**ACTIVITY**
Render every line of the material below as a Markdown table with the columns "Row" and "Line," numbering the rows in order and omitting blank lines.

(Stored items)

-.-.-

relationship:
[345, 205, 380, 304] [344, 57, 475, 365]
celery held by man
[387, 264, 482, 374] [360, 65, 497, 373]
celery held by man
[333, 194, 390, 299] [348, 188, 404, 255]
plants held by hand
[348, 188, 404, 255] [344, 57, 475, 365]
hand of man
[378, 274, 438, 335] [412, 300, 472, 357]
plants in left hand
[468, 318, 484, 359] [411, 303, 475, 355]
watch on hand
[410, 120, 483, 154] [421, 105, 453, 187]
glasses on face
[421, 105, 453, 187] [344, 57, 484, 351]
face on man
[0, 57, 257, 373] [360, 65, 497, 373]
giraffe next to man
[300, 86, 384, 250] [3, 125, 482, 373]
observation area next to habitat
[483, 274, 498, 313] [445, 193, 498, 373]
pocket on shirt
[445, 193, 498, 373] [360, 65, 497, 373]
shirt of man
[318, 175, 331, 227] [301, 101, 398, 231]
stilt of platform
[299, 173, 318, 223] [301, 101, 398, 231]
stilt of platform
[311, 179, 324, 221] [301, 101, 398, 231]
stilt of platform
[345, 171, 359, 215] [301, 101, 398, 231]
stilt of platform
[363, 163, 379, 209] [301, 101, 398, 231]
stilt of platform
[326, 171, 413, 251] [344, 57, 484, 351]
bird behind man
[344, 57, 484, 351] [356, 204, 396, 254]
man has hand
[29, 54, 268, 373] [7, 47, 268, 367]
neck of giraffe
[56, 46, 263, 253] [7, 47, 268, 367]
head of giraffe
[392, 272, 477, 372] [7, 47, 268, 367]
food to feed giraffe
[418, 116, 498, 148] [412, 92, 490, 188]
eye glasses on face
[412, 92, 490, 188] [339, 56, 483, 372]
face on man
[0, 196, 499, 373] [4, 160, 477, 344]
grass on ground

-.-.-

**SOLUTION TO THIS PROBLEM**
| Row | Line |
|---|---|
| 1 | relationship: |
| 2 | [345, 205, 380, 304] [344, 57, 475, 365] |
| 3 | celery held by man |
| 4 | [387, 264, 482, 374] [360, 65, 497, 373] |
| 5 | celery held by man |
| 6 | [333, 194, 390, 299] [348, 188, 404, 255] |
| 7 | plants held by hand |
| 8 | [348, 188, 404, 255] [344, 57, 475, 365] |
| 9 | hand of man |
| 10 | [378, 274, 438, 335] [412, 300, 472, 357] |
| 11 | plants in left hand |
| 12 | [468, 318, 484, 359] [411, 303, 475, 355] |
| 13 | watch on hand |
| 14 | [410, 120, 483, 154] [421, 105, 453, 187] |
| 15 | glasses on face |
| 16 | [421, 105, 453, 187] [344, 57, 484, 351] |
| 17 | face on man |
| 18 | [0, 57, 257, 373] [360, 65, 497, 373] |
| 19 | giraffe next to man |
| 20 | [300, 86, 384, 250] [3, 125, 482, 373] |
| 21 | observation area next to habitat |
| 22 | [483, 274, 498, 313] [445, 193, 498, 373] |
| 23 | pocket on shirt |
| 24 | [445, 193, 498, 373] [360, 65, 497, 373] |
| 25 | shirt of man |
| 26 | [318, 175, 331, 227] [301, 101, 398, 231] |
| 27 | stilt of platform |
| 28 | [299, 173, 318, 223] [301, 101, 398, 231] |
| 29 | stilt of platform |
| 30 | [311, 179, 324, 221] [301, 101, 398, 231] |
| 31 | stilt of platform |
| 32 | [345, 171, 359, 215] [301, 101, 398, 231] |
| 33 | stilt of platform |
| 34 | [363, 163, 379, 209] [301, 101, 398, 231] |
| 35 | stilt of platform |
| 36 | [326, 171, 413, 251] [344, 57, 484, 351] |
| 37 | bird behind man |
| 38 | [344, 57, 484, 351] [356, 204, 396, 254] |
| 39 | man has hand |
| 40 | [29, 54, 268, 373] [7, 47, 268, 367] |
| 41 | neck of giraffe |
| 42 | [56, 46, 263, 253] [7, 47, 268, 367] |
| 43 | head of giraffe |
| 44 | [392, 272, 477, 372] [7, 47, 268, 367] |
| 45 | food to feed giraffe |
| 46 | [418, 116, 498, 148] [412, 92, 490, 188] |
| 47 | eye glasses on face |
| 48 | [412, 92, 490, 188] [339, 56, 483, 372] |
| 49 | face on man |
| 50 | [0, 196, 499, 373] [4, 160, 477, 344] |
| 51 | grass on ground |